Our earlier hypothesis on the number of rides and weather conditions was wrong. More rides are observed when the weather was good, compared to when the weather was bad; 888 good to 180 bad. The number of rides appears to be normally distributed around noon, and diminishes late in the evening and early in the morning. On the 11th and the 25th, all rides experienced good weather, yet the number of rides favors the 11th. Rides on the 4th and the 18th both experienced good and bad weather, yet, the 4th saw more rides between the two dates. November 10th saw the most rides in the data, and the weather was good that day. The overall average ride duration is 34 minutes, and the maximum overall is 124 minutes.

Hypothesis Testing¶

In [ ]:
# List of ride durations on good days
good = df_3[df_3['weather_conditions'] == 'Good']
good = good['duration_minutes'].reset_index(drop=True)
good_list = good.to_list()
In [ ]:
# Summary statistics of good days
good.describe()
Out[ ]:
count    888.000000
mean      33.327928
std       12.653304
min        0.000000
25%       23.162500
50%       30.000000
75%       41.000000
max      124.000000
Name: duration_minutes, dtype: float64
In [ ]:
# List of ride durations on bad days
bad = df_3[df_3['weather_conditions'] == 'Bad']
bad = bad['duration_minutes'].reset_index(drop=True)
bad_list = bad.to_list()
In [ ]:
# Summary statistics of bad days
bad.describe()
Out[ ]:
count    180.000000
mean      40.453426
std       12.021902
min        8.000000
25%       32.700000
50%       42.333333
75%       48.800000
max       83.000000
Name: duration_minutes, dtype: float64

Null Hypothesis¶

The average duration of rides from the Loop to O'hare International Airport are the same¶

In [ ]:
alpha = 0.05  # critical statistical significance level
# if the p-value is less than alpha, we reject the hypothesis

results = st.ttest_ind(good_list, bad_list)

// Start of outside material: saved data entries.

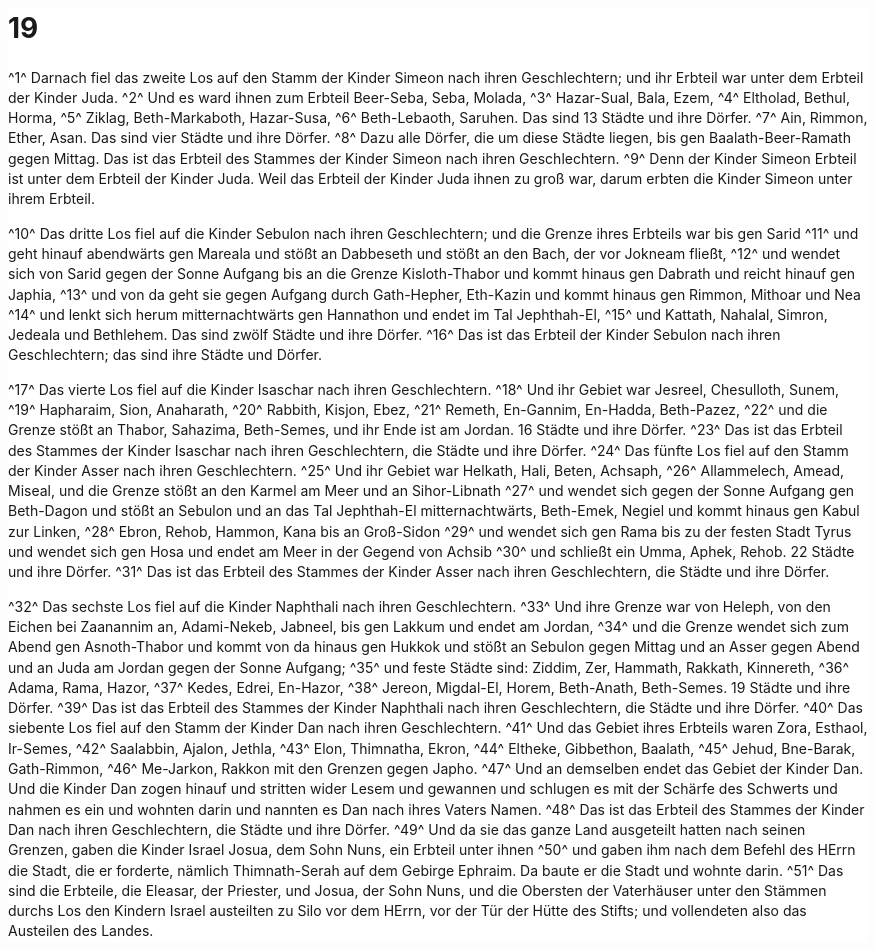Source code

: # 19
^1^ Darnach fiel das zweite Los auf den Stamm der Kinder Simeon nach ihren Geschlechtern; und ihr Erbteil war unter dem Erbteil der Kinder Juda. ^2^ Und es ward ihnen zum Erbteil Beer-Seba, Seba, Molada, ^3^ Hazar-Sual, Bala, Ezem, ^4^ Eltholad, Bethul, Horma, ^5^ Ziklag, Beth-Markaboth, Hazar-Susa, ^6^ Beth-Lebaoth, Saruhen. Das sind 13 Städte und ihre Dörfer. ^7^ Ain, Rimmon, Ether, Asan. Das sind vier Städte und ihre Dörfer. ^8^ Dazu alle Dörfer, die um diese Städte liegen, bis gen Baalath-Beer-Ramath gegen Mittag. Das ist das Erbteil des Stammes der Kinder Simeon nach ihren Geschlechtern. ^9^ Denn der Kinder Simeon Erbteil ist unter dem Erbteil der Kinder Juda. Weil das Erbteil der Kinder Juda ihnen zu groß war, darum erbten die Kinder Simeon unter ihrem Erbteil. 

^10^ Das dritte Los fiel auf die Kinder Sebulon nach ihren Geschlechtern; und die Grenze ihres Erbteils war bis gen Sarid ^11^ und geht hinauf abendwärts gen Mareala und stößt an Dabbeseth und stößt an den Bach, der vor Jokneam fließt, ^12^ und wendet sich von Sarid gegen der Sonne Aufgang bis an die Grenze Kisloth-Thabor und kommt hinaus gen Dabrath und reicht hinauf gen Japhia, ^13^ und von da geht sie gegen Aufgang durch Gath-Hepher, Eth-Kazin und kommt hinaus gen Rimmon, Mithoar und Nea ^14^ und lenkt sich herum mitternachtwärts gen Hannathon und endet im Tal Jephthah-El, ^15^ und Kattath, Nahalal, Simron, Jedeala und Bethlehem. Das sind zwölf Städte und ihre Dörfer. ^16^ Das ist das Erbteil der Kinder Sebulon nach ihren Geschlechtern; das sind ihre Städte und Dörfer. 

^17^ Das vierte Los fiel auf die Kinder Isaschar nach ihren Geschlechtern. ^18^ Und ihr Gebiet war Jesreel, Chesulloth, Sunem, ^19^ Hapharaim, Sion, Anaharath, ^20^ Rabbith, Kisjon, Ebez, ^21^ Remeth, En-Gannim, En-Hadda, Beth-Pazez, ^22^ und die Grenze stößt an Thabor, Sahazima, Beth-Semes, und ihr Ende ist am Jordan. 16 Städte und ihre Dörfer. ^23^ Das ist das Erbteil des Stammes der Kinder Isaschar nach ihren Geschlechtern, die Städte und ihre Dörfer. ^24^ Das fünfte Los fiel auf den Stamm der Kinder Asser nach ihren Geschlechtern. ^25^ Und ihr Gebiet war Helkath, Hali, Beten, Achsaph, ^26^ Allammelech, Amead, Miseal, und die Grenze stößt an den Karmel am Meer und an Sihor-Libnath ^27^ und wendet sich gegen der Sonne Aufgang gen Beth-Dagon und stößt an Sebulon und an das Tal Jephthah-El mitternachtwärts, Beth-Emek, Negiel und kommt hinaus gen Kabul zur Linken, ^28^ Ebron, Rehob, Hammon, Kana bis an Groß-Sidon ^29^ und wendet sich gen Rama bis zu der festen Stadt Tyrus und wendet sich gen Hosa und endet am Meer in der Gegend von Achsib ^30^ und schließt ein Umma, Aphek, Rehob. 22 Städte und ihre Dörfer. ^31^ Das ist das Erbteil des Stammes der Kinder Asser nach ihren Geschlechtern, die Städte und ihre Dörfer. 

^32^ Das sechste Los fiel auf die Kinder Naphthali nach ihren Geschlechtern. ^33^ Und ihre Grenze war von Heleph, von den Eichen bei Zaanannim an, Adami-Nekeb, Jabneel, bis gen Lakkum und endet am Jordan, ^34^ und die Grenze wendet sich zum Abend gen Asnoth-Thabor und kommt von da hinaus gen Hukkok und stößt an Sebulon gegen Mittag und an Asser gegen Abend und an Juda am Jordan gegen der Sonne Aufgang; ^35^ und feste Städte sind: Ziddim, Zer, Hammath, Rakkath, Kinnereth, ^36^ Adama, Rama, Hazor, ^37^ Kedes, Edrei, En-Hazor, ^38^ Jereon, Migdal-El, Horem, Beth-Anath, Beth-Semes. 19 Städte und ihre Dörfer. ^39^ Das ist das Erbteil des Stammes der Kinder Naphthali nach ihren Geschlechtern, die Städte und ihre Dörfer. ^40^ Das siebente Los fiel auf den Stamm der Kinder Dan nach ihren Geschlechtern. ^41^ Und das Gebiet ihres Erbteils waren Zora, Esthaol, Ir-Semes, ^42^ Saalabbin, Ajalon, Jethla, ^43^ Elon, Thimnatha, Ekron, ^44^ Eltheke, Gibbethon, Baalath, ^45^ Jehud, Bne-Barak, Gath-Rimmon, ^46^ Me-Jarkon, Rakkon mit den Grenzen gegen Japho. ^47^ Und an demselben endet das Gebiet der Kinder Dan. Und die Kinder Dan zogen hinauf und stritten wider Lesem und gewannen und schlugen es mit der Schärfe des Schwerts und nahmen es ein und wohnten darin und nannten es Dan nach ihres Vaters Namen. ^48^ Das ist das Erbteil des Stammes der Kinder Dan nach ihren Geschlechtern, die Städte und ihre Dörfer. ^49^ Und da sie das ganze Land ausgeteilt hatten nach seinen Grenzen, gaben die Kinder Israel Josua, dem Sohn Nuns, ein Erbteil unter ihnen ^50^ und gaben ihm nach dem Befehl des HErrn die Stadt, die er forderte, nämlich Thimnath-Serah auf dem Gebirge Ephraim. Da baute er die Stadt und wohnte darin. ^51^ Das sind die Erbteile, die Eleasar, der Priester, und Josua, der Sohn Nuns, und die Obersten der Vaterhäuser unter den Stämmen durchs Los den Kindern Israel austeilten zu Silo vor dem HErrn, vor der Tür der Hütte des Stifts; und vollendeten also das Austeilen des Landes.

print('p-value: ', results.pvalue)

if results.pvalue < alpha:
    print("We reject the null hypothesis, the average duration of rides from the Loop to O'hare International Airport are different")
else:
    print("We can't reject the null hypothesis, the average duration of rides from the Loop to O'hare International Airport are the same")
p-value:  6.517970327099781e-12
We reject the null hypothesis, the average duration of rides from the Loop to O'hare International Airport are different

Conclusions¶

Hypothesis testing confirms weather plays a crucial role in determining the average ride duration from the Loop to O'hare International. Bad weather conditions change the average ride duration. The data shows that downtown areas are popular drop-off locations. The data also shows that more rides were observed on days when the weather was good. Overall, Zuber should incentivize their drivers to participate when the weather is good. We should also target areas that are within a 34 minute driving radius on a good day, and a 40 minute driving radius from downtown Chicago on a bad day.